Third-party vendors provide useful services to HDOs, for example, services that cannot be competently managed in-house; even so, employing vendors can prompt compliance, cybersecurity, reputational, privacy, financial, strategic, and operational concerns that have to be dealt with and mitigated. The guidance is intended to support HDOs in identifying, analyzing, and mitigating the risks associated with utilizing third-party vendors to prevent and limit the seriousness of security incidences and data breaches.
Cyberattacks on vendors providing services in the healthcare market have escalated recently. Rather than attacking an HDO, a vendor is attacked to get access to sensitive files or to exploit the vendor’s privileged access to an HDO’s network. For example, when a managed service provider is attacked successfully, a cyber actor can obtain access to the networks of all its clients by taking advantage of its privileged access to their networks. This is fantastic for an attacker because it indicates it doesn’t need to break into the network of every MSP client one at a time.

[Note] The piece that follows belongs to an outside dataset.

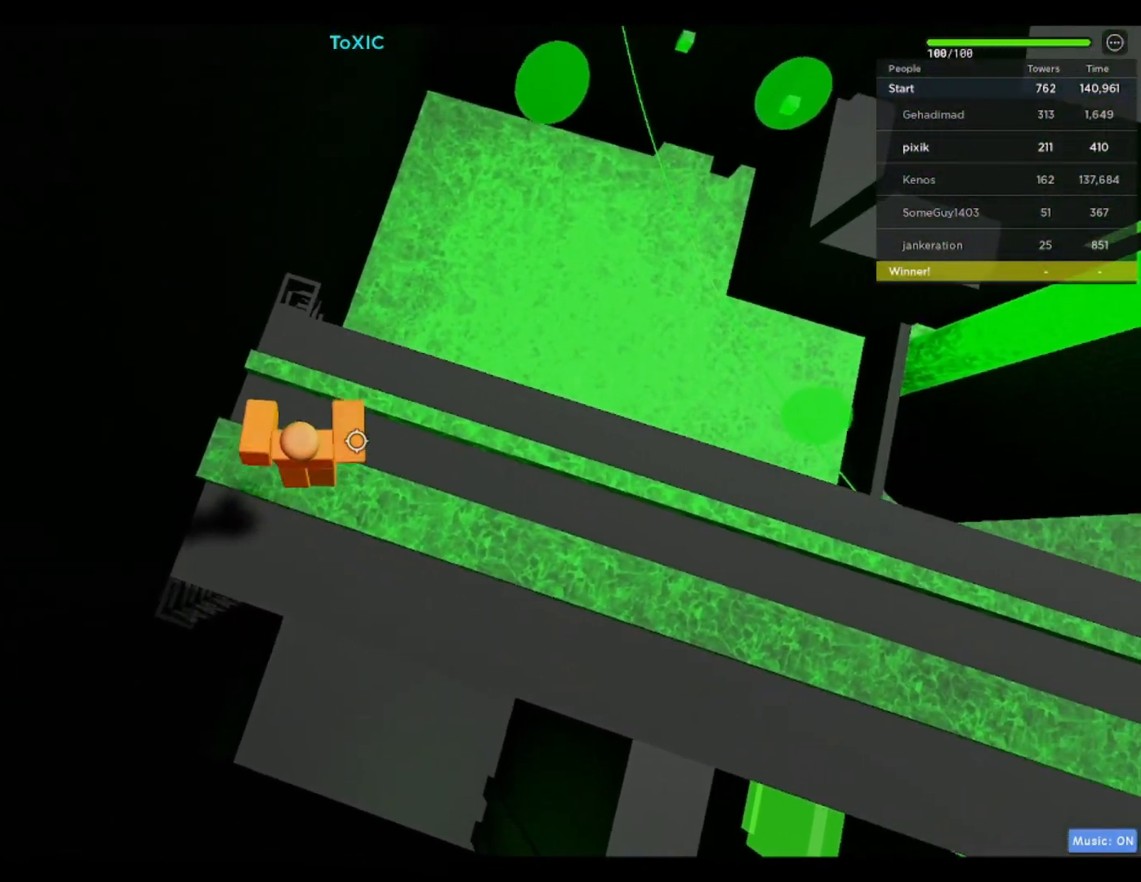
{"keys": ["d", "space", "w"], "events": [[200, "w", "up"], [417, "w", "down"]]}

If using third-party vendors, the attack surface increases significantly, and handling and decreasing risks are normally an issue. Even if all industries use third-party vendors, security threats are most prevalent in the healthcare sector. The CSA says that this is due to the deficiency of automation, extensive use of electronic programs and medical gadgets, and the poor settings of deployed critical vendor management. Since healthcare providers typically utilize many vendors, doing comprehensive and exact risk assessments for all vendors and utilizing critical vendor management configurations could be a very time-consuming and pricey procedure.

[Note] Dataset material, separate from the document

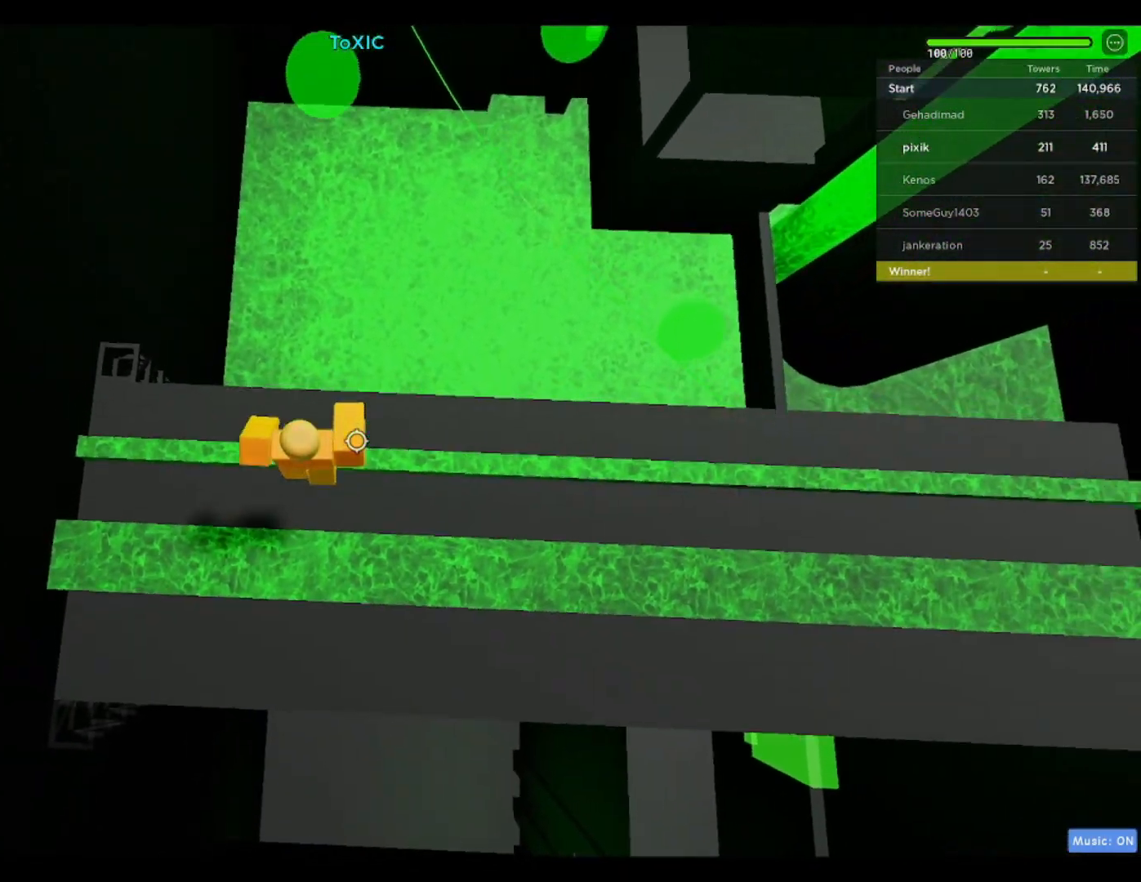
{"keys": ["d", "space"], "events": [[250, "w", "up"]]}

Dr. James Angle, co-chairman of the Health Information Management Working Group, mentioned that Healthcare Delivery Organizations put their confidence on third-party vendors to secure their sensitive data, finances, good reputation, and others. Looking at the importance of this crucial, sensitive data, together with regulatory and compliance requirements, it is vital to know, assess, and lessen third-party cyber problems. This paper presents an understanding of third-party vendor issues in healthcare as well as proposed identification, discovery, response, and mitigation practices.

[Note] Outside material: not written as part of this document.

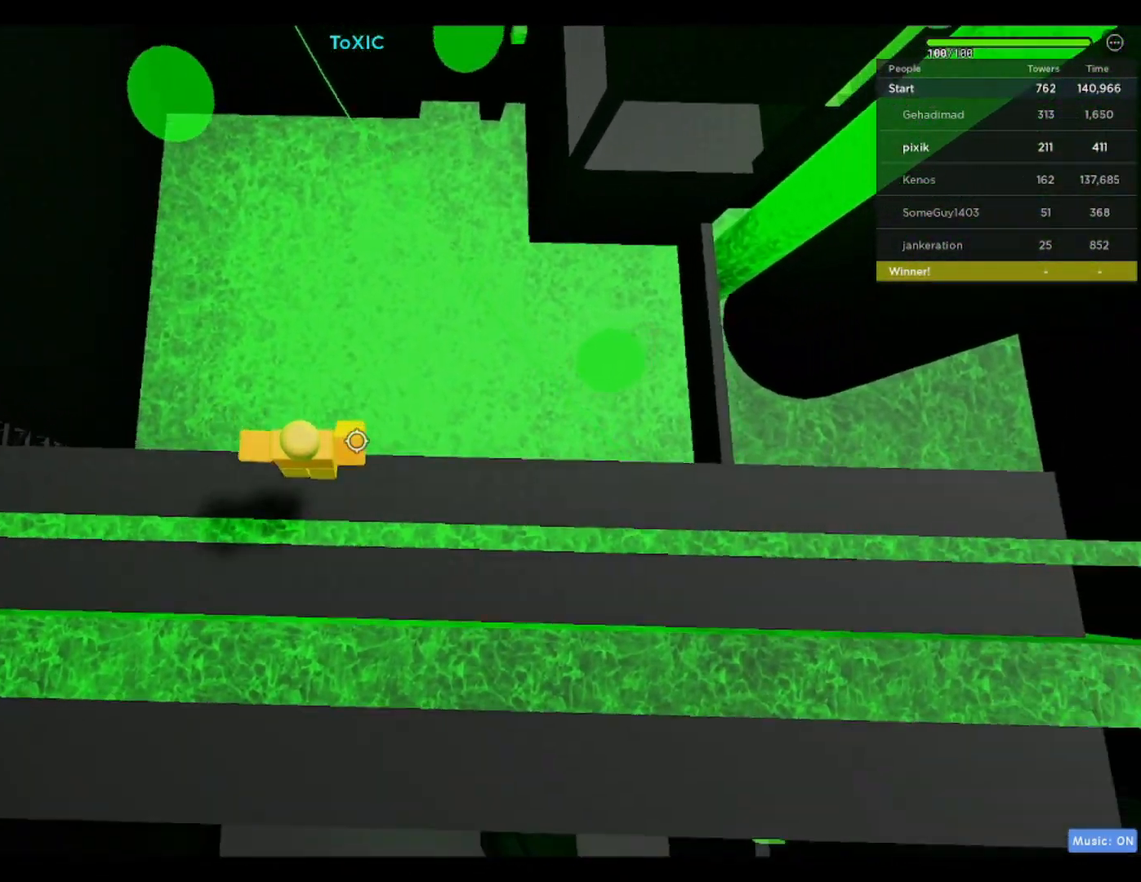
{"keys": ["d", "space"], "events": []}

Whenever an HDO chooses to use a third-party supplier, it is essential that effective monitoring controls are in place, nevertheless, it is evident from the amount of third-party or vendor-connected data breaches that numerous healthcare providers find it hard to find out, secure, identify, respond to, and recover from these events, which shows the present strategies for analyzing and dealing with vendor issues are faltering. These issues can have a tremendous financial impact, not just in terms of the breach mitigation costs, but HDOs also encounter the risk of regulatory fines issued by the HHS’ Office for Civil Rights and the state Attorneys General. Moreover, there is a big probability of long-lasting harm to reputation.
The CSA provides several pieces of advice in the paper, including employing the NIST Cybersecurity Framework for verifying, testing, and keeping track of third-party risk. The NIST Framework is mostly aimed at cybersecurity, nevertheless, the same principles could also be used for gauging different threats. The main functions of the framework are to determine, protect, identify, respond, and restore. With the framework, HDOs can discover threats, understand what data is given to each, prioritize vendors based on the level of risk, implement safety precautions to protect critical services, be sure monitoring adjustments are put in place to determine security incidences, and a plan is made for responding to and avoiding any security incident.